Learning complex nonlinear physical systems using wavelet neural operators

Yanan Guo(郭亚楠)1,2,3, Xiaoqun Cao(曹小群)1,†, Hongze Leng(冷洪泽)1, and Junqiang Song(宋君强)1
1 College of Meteorology and Oceanography, National University of Defense Technology, Changsha 410073, China;
2 College of Computer, National University of Defense Technology, Changsha 410073, China;
3 Naval Aviation University, Huludao 125001, China
Abstract  Nonlinear science is a fundamental area of physics research that investigates complex dynamical systems which are often characterized by high sensitivity and nonlinear behaviors. Numerical simulations play a pivotal role in nonlinear science, serving as a critical tool for revealing the underlying principles governing these systems. In addition, they play a crucial role in accelerating progress across various fields, such as climate modeling, weather forecasting, and fluid dynamics.
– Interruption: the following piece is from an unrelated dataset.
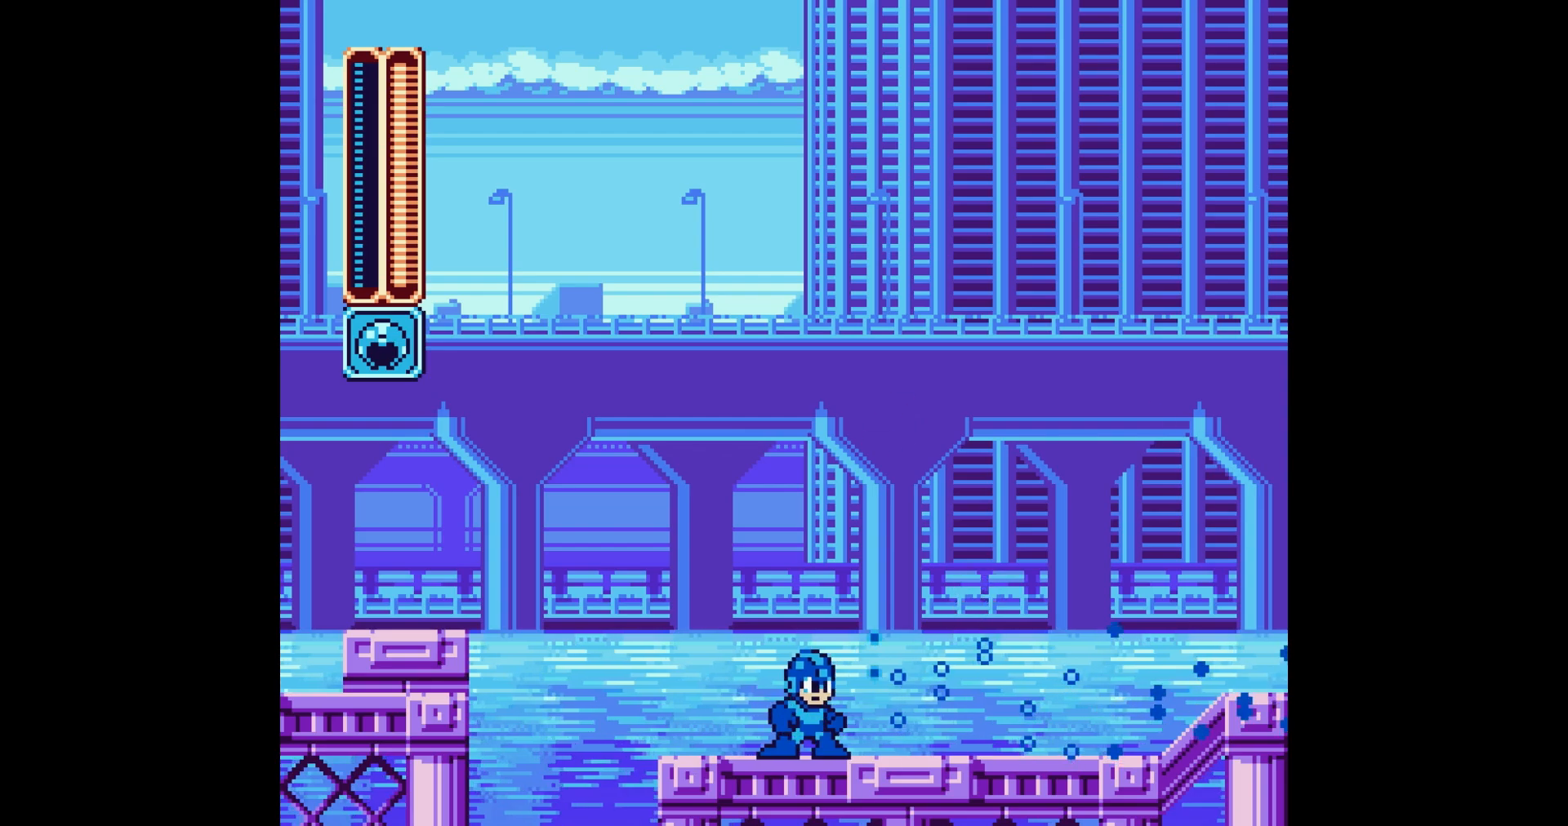
{"dt_ms": 500, "buttons": [], "events": []}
However, their high computational cost limits their application in high-precision or long-duration simulations. In this study, we propose a novel data-driven approach for simulating complex physical systems, particularly turbulent phenomena. Specifically, we develop an efficient surrogate model based on the wavelet neural operator (WNO). Experimental results demonstrate that the enhanced WNO model can accurately simulate small-scale turbulent flows while using lower computational costs. In simulations of complex physical fields, the improved WNO model outperforms established deep learning models, such as U-Net, ResNet, and the Fourier neural operator (FNO), in terms of accuracy. Notably, the improved WNO model exhibits exceptional generalization capabilities, maintaining stable performance across a wide range of initial conditions and high-resolution scenarios without retraining. This study highlights the significant potential of the enhanced WNO model for simulating complex physical systems, providing strong evidence to support the development of more efficient, scalable, and high-precision simulation techniques.
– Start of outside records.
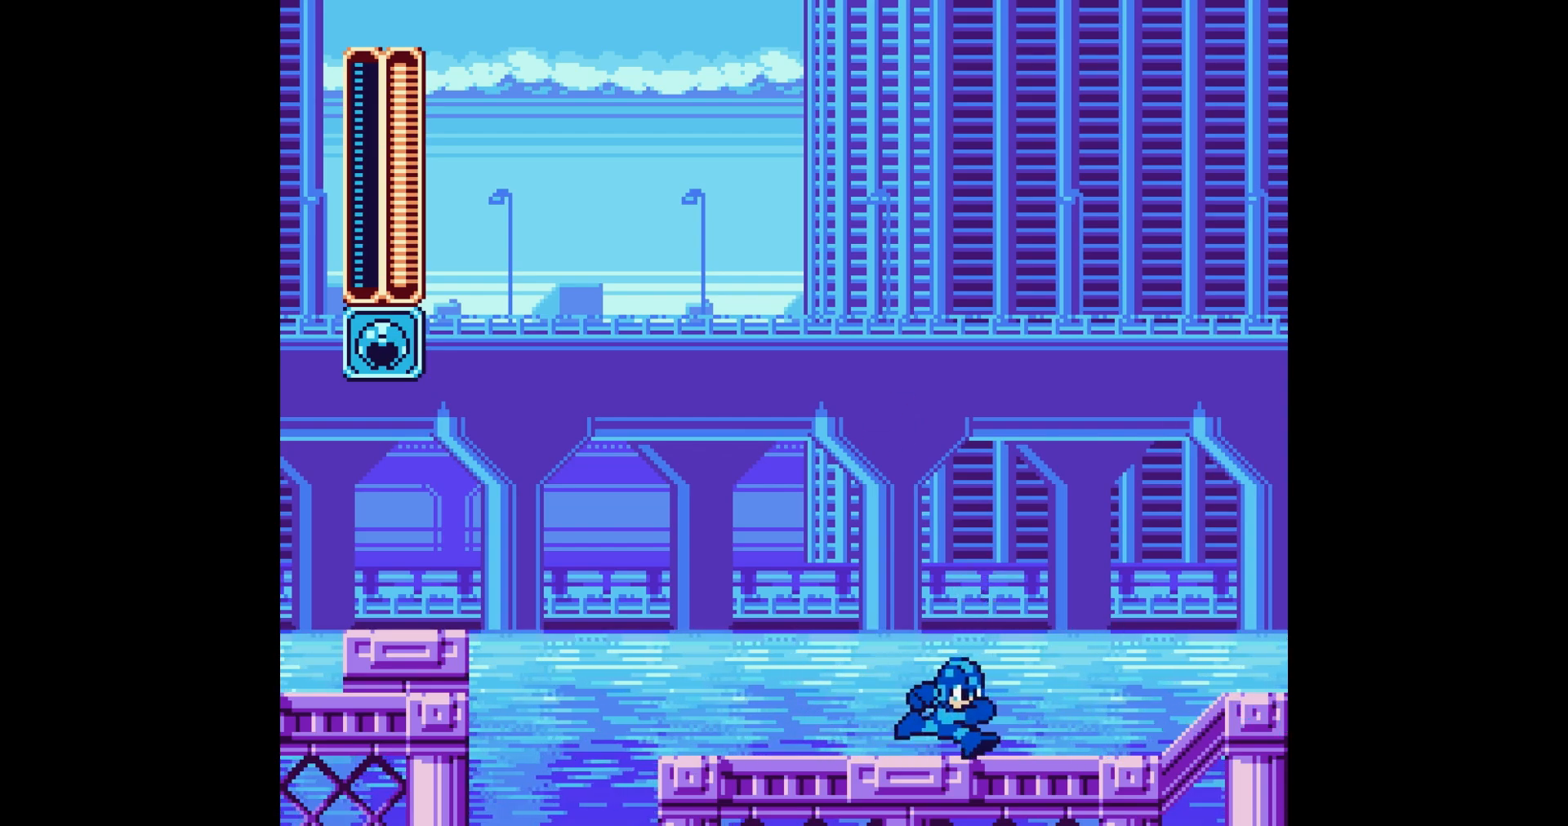
{"dt_ms": 500, "buttons": [], "events": []}
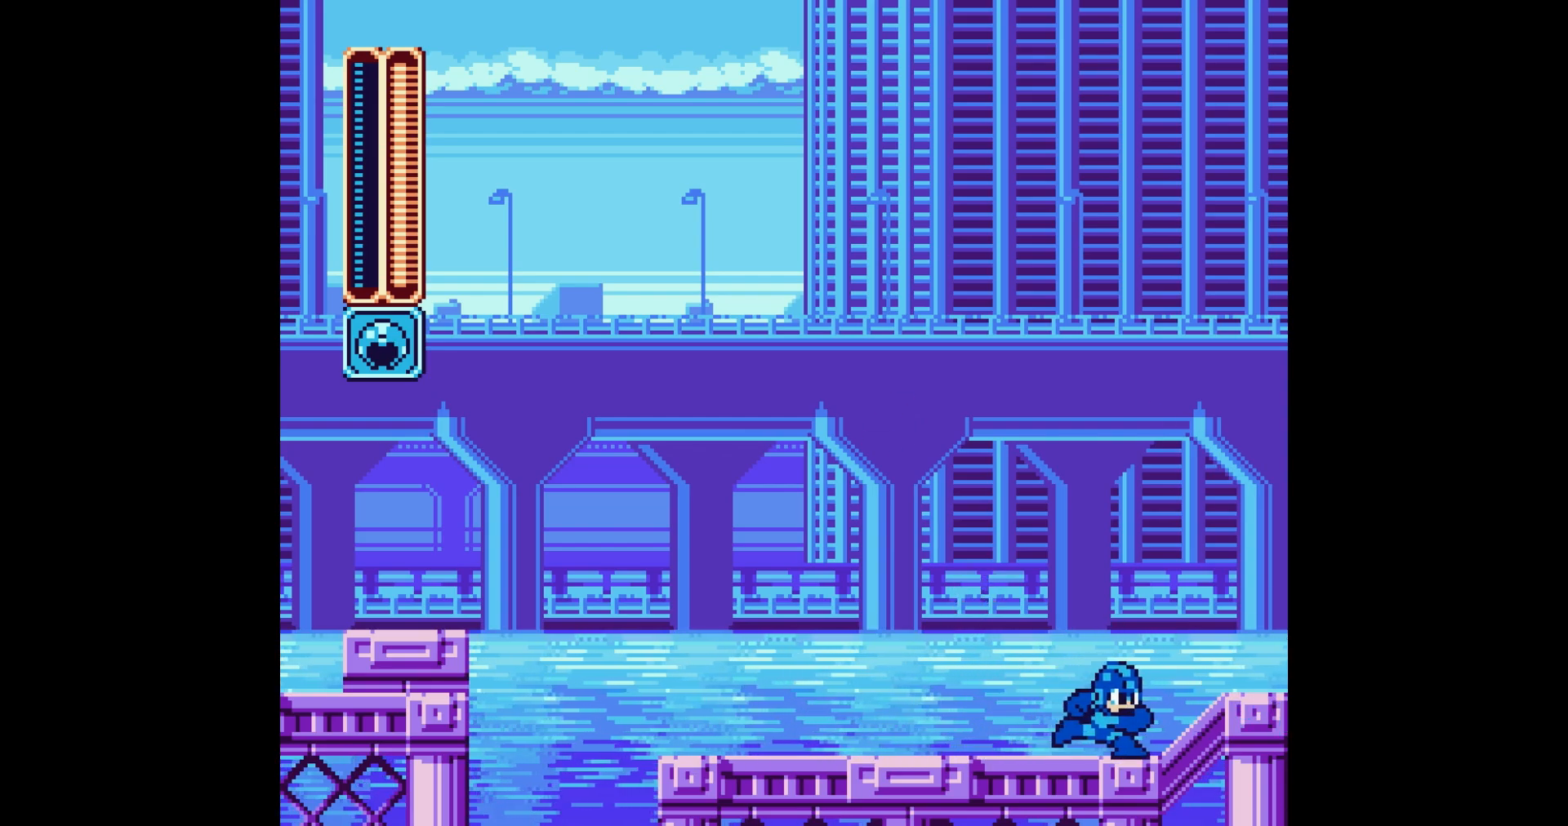
{"dt_ms": 1000, "buttons": []}
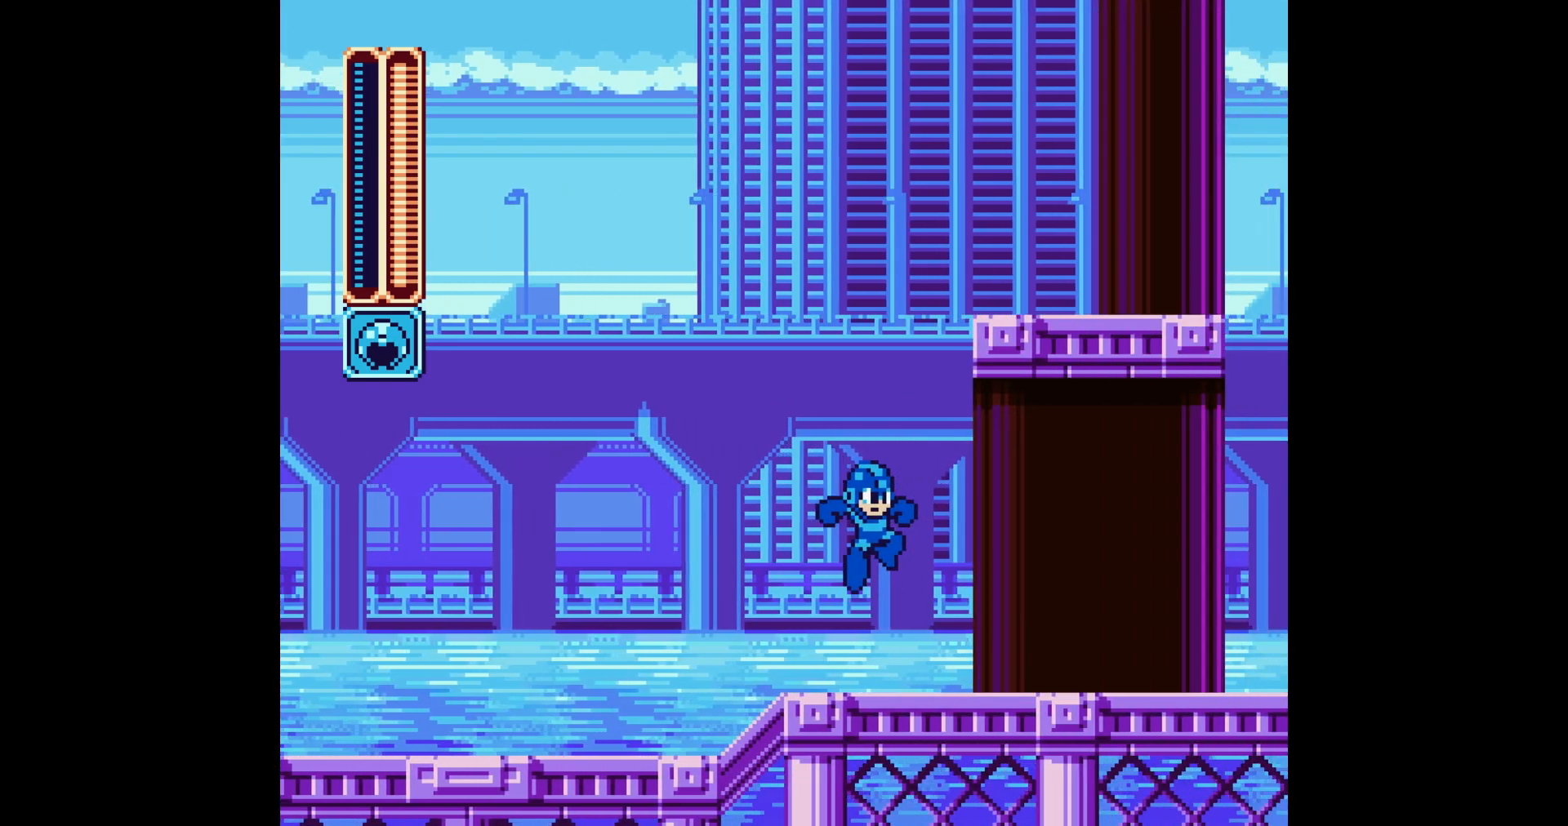
{"dt_ms": 500, "buttons": [], "events": []}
Keywords:  nonlinear science      turbulence      deep learning      wavelet neural operator  
Received:  01 December 2024      Revised:  02 January 2025      Accepted manuscript online:  09 January 2025
PACS:  47.27.E- (Turbulence simulation and modeling)  
  02.60.Cb (Numerical simulation; solution of equations)  
  07.05.Mh (Neural networks, fuzzy logic, artificial intelligence)  
  02.30.Jr (Partial differential equations)  
Fund: Project supported by the National Natural Science Foundation of China (Grant Nos. 42005003 and 41475094).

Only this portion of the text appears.